4. Il en résulte de l'instruction que, le vérificateur a constaté, sur la base des factures produites par lui, que M. B avait réalisé en 2013 et 2014 respectivement un chiffre d'affaires de 64 000 euros et de 53 500 euros. Le chiffre d'affaires de chaque année en cours afférent aux prestations de services réalisées par M. B dépassait ainsi le montant mentionné au b du 2° du I de l'article 293 du code général des impôts, soit 34 600 euros en 2013 et 2014, porté à 36 900 euros au cours de l'année 2014. Dès lors, c'est à bon droit que le service a estimé que M. B ne pouvait pas bénéficier de la franchise de taxe sur la valeur ajoutée en application du b du 1 du II du même article et a soumis au régime simplifié d'imposition le chiffre d'affaires facturé par M. B en 2013 et 2014.
5. En deuxième lieu, aux termes de l'article 269 du code général des impôts dans sa version alors applicable : " 2. La taxe est exigible : c) Pour les prestations de services autres que celles visées au b bis, lors de l'encaissement des acomptes, du prix, de la rémunération ou, sur option du redevable, d'après les débits. () ".
6. Compte tenu des règles d'exigibilité prévues par ces dispositions, c'est à bon droit que l'administration a pris comme bases d'imposition les recettes encaissées par M. B sur ses comptes bancaires, soit 50 882,84 euros en 2013 et 57 381,01 euros en 2014.
7. Enfin, M. B, à qui incombe la charge de la preuve compte tenu de l'application de la procédure de taxation d'office dont il a fait l'objet, ne produit aucun justificatif permettant de démontrer que certains des encaissements figurant sur ses comptes bancaires correspondraient à des remboursements, par la SARL FGI, de divers frais qui ne seraient pas imposables et qui devraient de ce fait être exclus de la base d'imposition à la taxe sur la valeur ajoutée.
8. Il résulte de ce qui précède que M. B n'est pas fondé à soutenir que c'est à tort que, par le jugement attaqué, le tribunal administratif de Nantes a rejeté sa demande. Par voie de conséquence, ses conclusions relatives aux frais liés au litige doivent être rejetées.
D E C I D E :
Article 1er : La requête de M. B est rejetée.
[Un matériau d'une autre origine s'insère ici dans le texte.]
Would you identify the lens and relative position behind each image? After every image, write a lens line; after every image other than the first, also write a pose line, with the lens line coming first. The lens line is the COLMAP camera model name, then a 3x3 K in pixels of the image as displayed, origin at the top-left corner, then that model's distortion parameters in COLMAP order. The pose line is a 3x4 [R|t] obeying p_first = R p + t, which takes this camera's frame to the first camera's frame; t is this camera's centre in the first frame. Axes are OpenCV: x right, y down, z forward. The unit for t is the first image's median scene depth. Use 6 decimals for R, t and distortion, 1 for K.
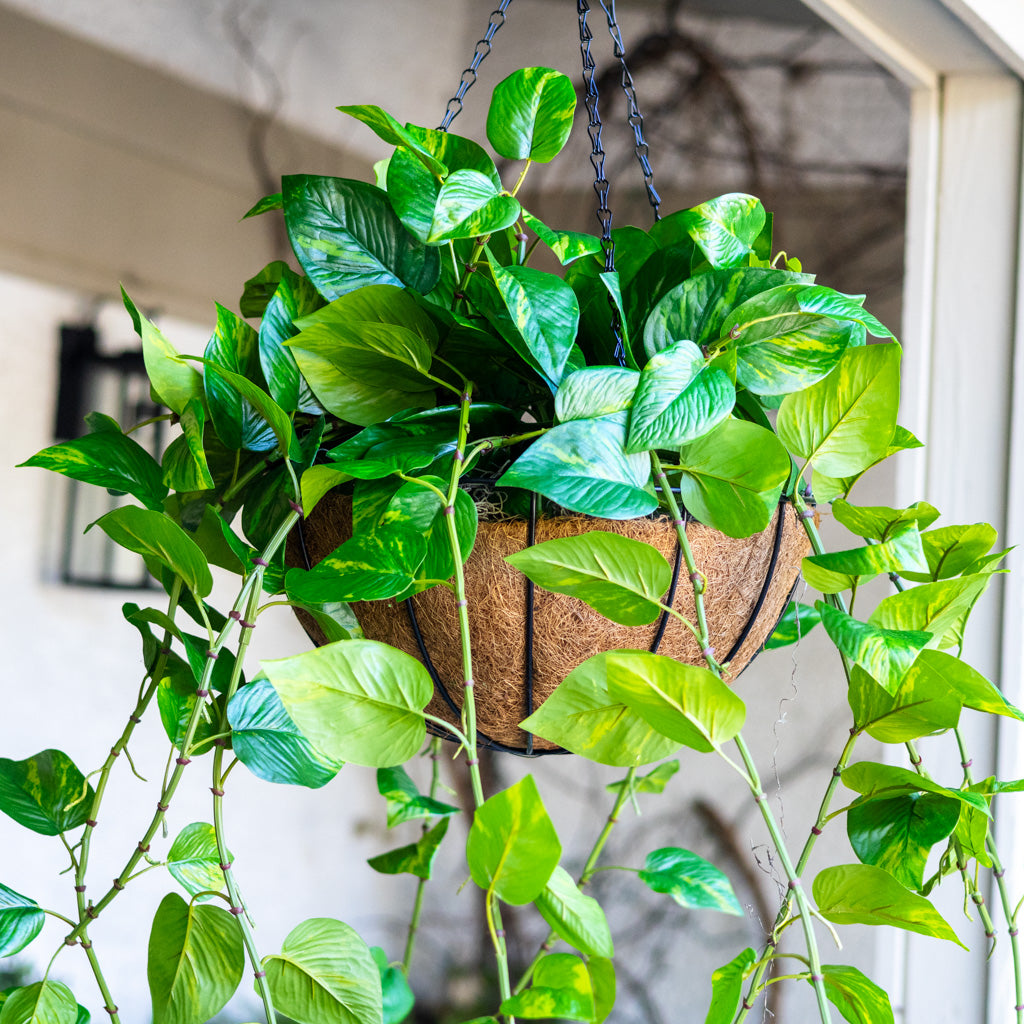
lens RADIAL K [[3488.6, 0, 512.8], [0, 3488.6, 552.0], [0, 0, 1]] dist [0.136030, -0.933448]
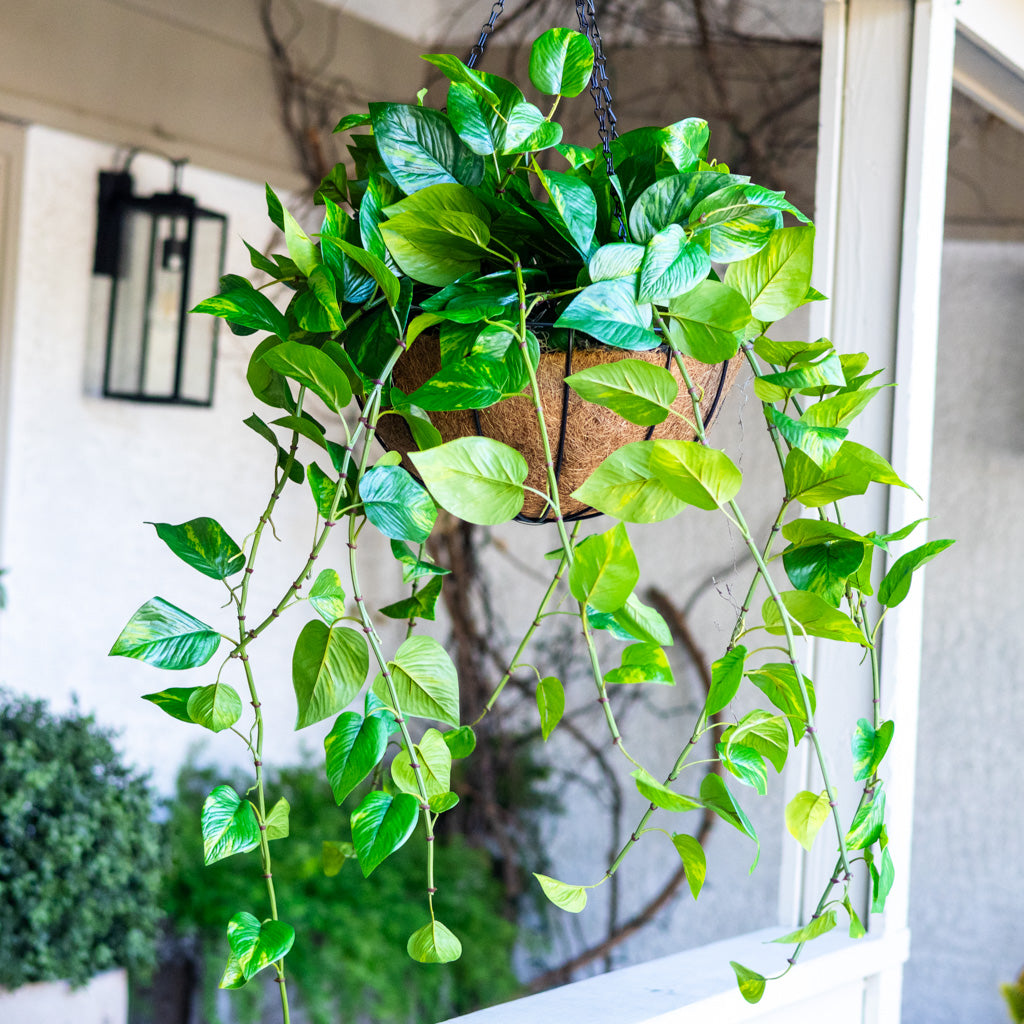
lens RADIAL K [[3707.6, 0, 512.0], [0, 3707.6, 512.0], [0, 0, 1]] dist [0.232831, -0.262134]
pose [[0.984902, -0.011500, 0.172729, -0.275952], [0.006863, 0.999601, 0.027416, 0.014335], [-0.172975, -0.025817, 0.984588, -0.475188]]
Article 2 : Le présent arrêt sera notifié à M. A B et au ministre de l'économie, des finances et de la souveraineté industrielle et numérique.
Délibéré après l'audience du 2 mars 2023, à laquelle siégeaient :
- Mme Perrot, présidente de chambre,
- M. Geffray, président-assesseur
- M. Penhoat, premier conseiller.
Rendu public par mise à disposition au greffe le 17 mars 2023.
Le rapporteur
J.E. CLa présidente
I. PerrotLa greffière
S. Pierodé
La République mande et ordonne au ministre de l'économie, des finances et de la souveraineté industrielle et numérique en ce qui le concerne, et à tous commissaires de justice à ce requis en ce qui concerne les voies de droit commun contre les parties privées, de pourvoir à l'exécution de la présente décision.